## Selected extract
----------------------------------------

As the presidential election’s silly season continues, as the most outrageously pandering promises are made to all people across the political spectrum, a single issue seems to have outdistanced the rest — who is to blame for high gas prices?
Republicans, for their part, seem to enjoy blaming Obama who, supposedly, is keeping millions of magical drilling rigs hostage. If only freed from their bondage, republicans claim these rigs all alone, all by themselves, could, in a puff of faerie dust, reduce the price of gasoline to $2.50 per gallon.
But do the republicans have a rational leg to stand on in their endless drill, baby, drill diatribe? To find out, we’ll have to examine some facts.
Obama brings massive increase in drilling
Since Obama entered office, there has been a massive increase in US drilling. And the sad truth, despite republican rhetoric, is that the US would be engaged in increased drilling regardless of who held the office of president. The US is so addicted to oil that it can’t afford, at this time, not to exploit every economic source. As a result, drilling has increased by over 350% under Obama.

----------------------------------------

## Stored data
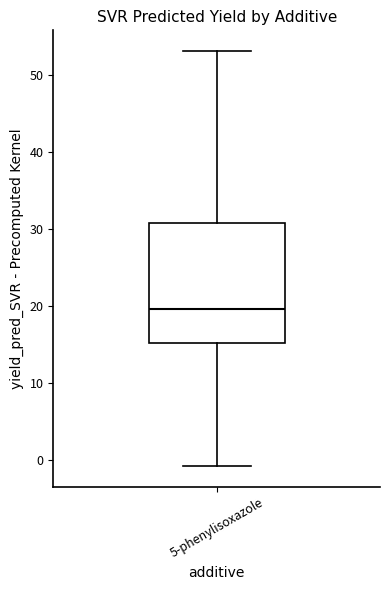

Where does the median line of the box for 5-phenylisoxazole sit on the y-axis? The values are not printed on the chart, so give them approximately, as read against the axis.

20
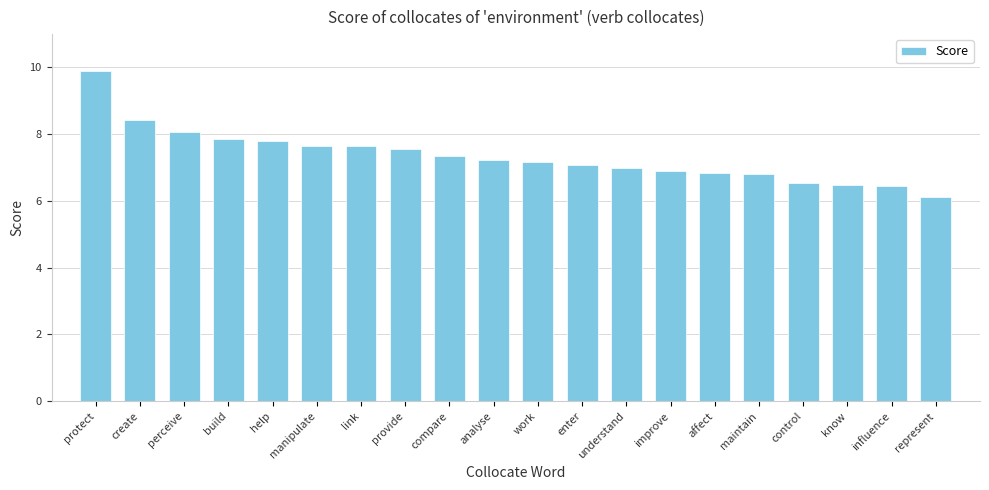

Are the bars grouped side by side (vs. stacked)?

No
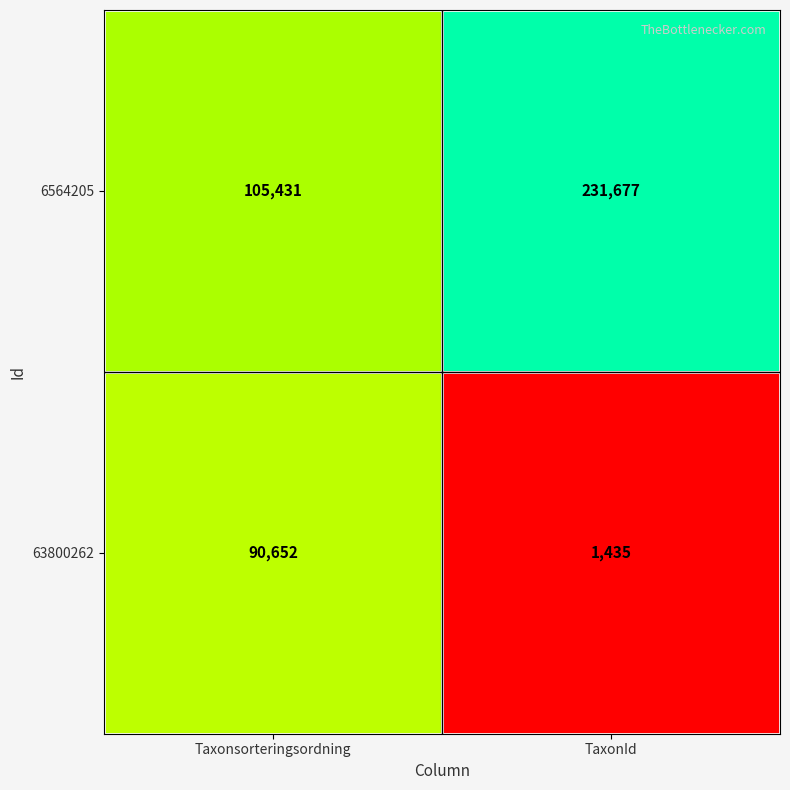

Which series has the largest total across all categories?

6564205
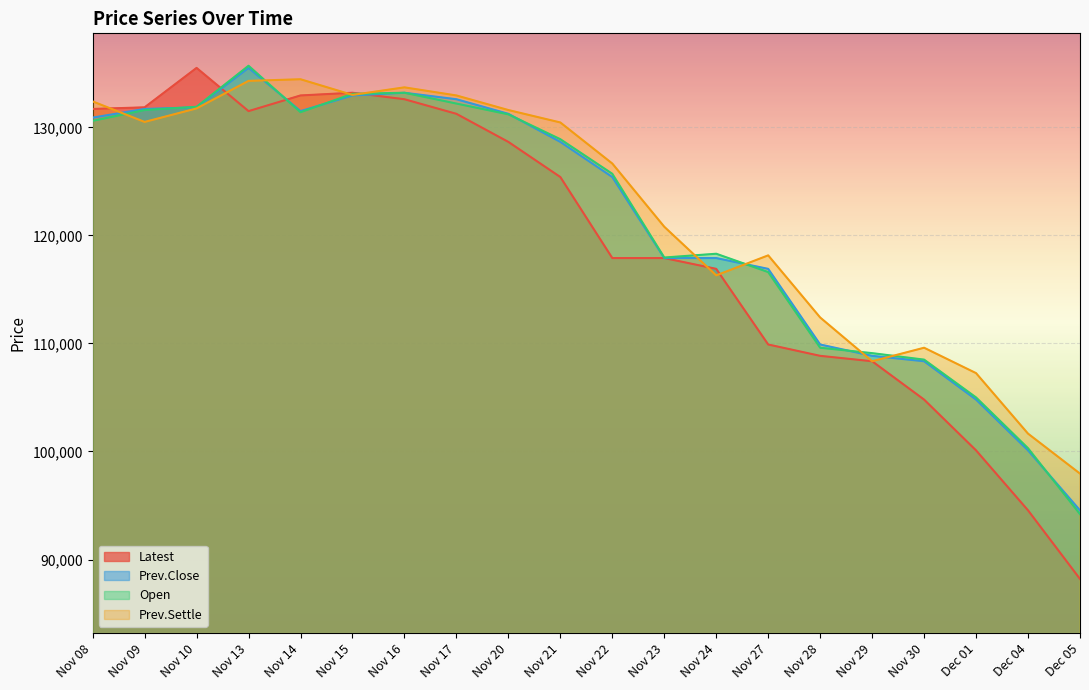

What is the maximum value for Prev.Settle?

134450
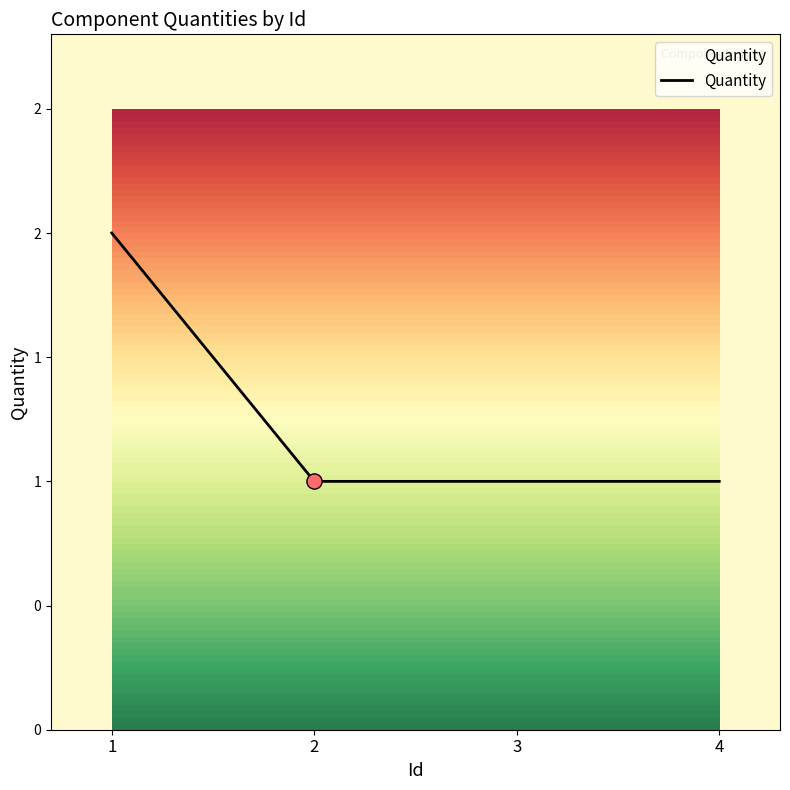

Is this an area chart (filled region under the line)?

Yes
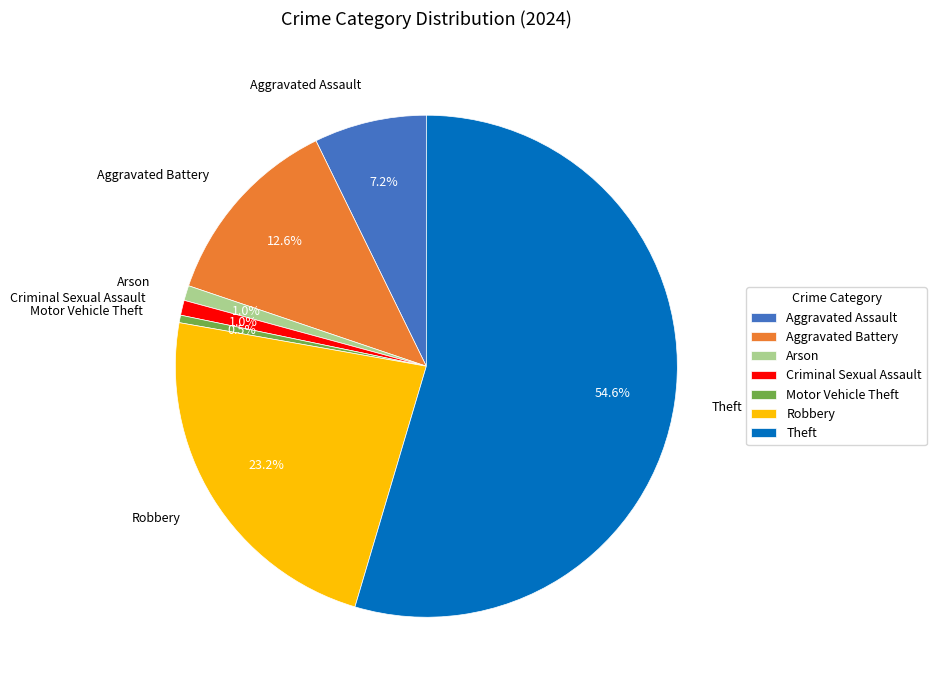

Is there a majority slice in this chart?

Yes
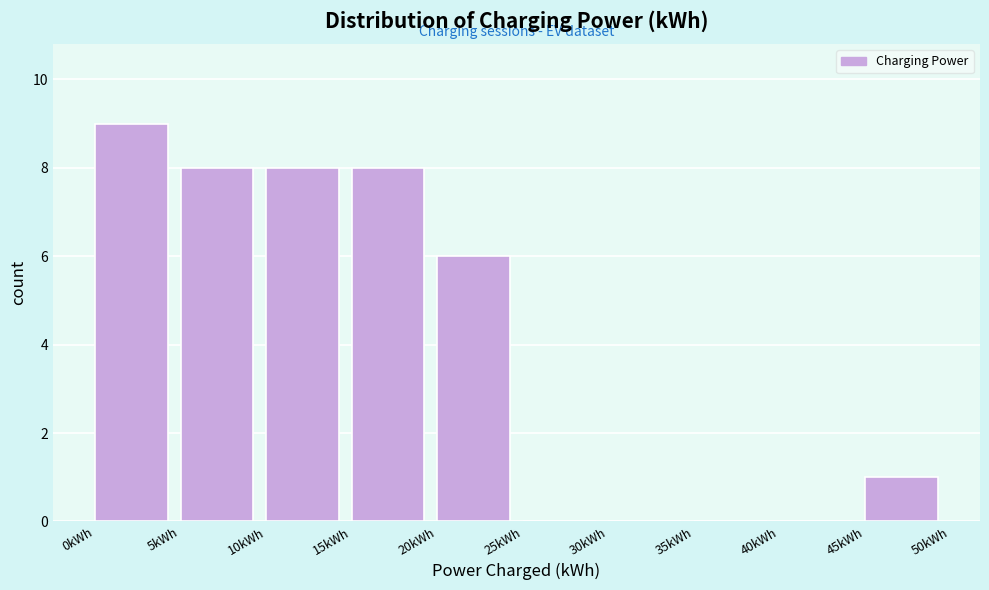

Which range on the x-axis has the tallest bar?

0 to 5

----------------------------------------

## Tasks and exercises
**1.** Retype the stretch of the gas prices piece from "As the presidential" through "high gas prices?".
**2.** Rewrite the whole listing with "chart" swapped for "graph" everywhere it occurs, and change nothing else. Omit the pictures.
The piece on gas prices and the listing have nothing to do with each other.

## Answers to the tasks
**1.**
As the presidential election’s silly season continues, as the most outrageously pandering promises are made to all people across the political spectrum, a single issue seems to have outdistanced the rest — who is to blame for high gas prices?

**2.**
Where does the median line of the box for 5-phenylisoxazole sit on the y-axis? The values are not printed on the graph, so give them approximately, as read against the axis.

20

Are the bars grouped side by side (vs. stacked)?

No

Which series has the largest total across all categories?

6564205

What is the maximum value for Prev.Settle?

134450

Is this an area graph (filled region under the line)?

Yes

Is there a majority slice in this graph?

Yes

Which range on the x-axis has the tallest bar?

0 to 5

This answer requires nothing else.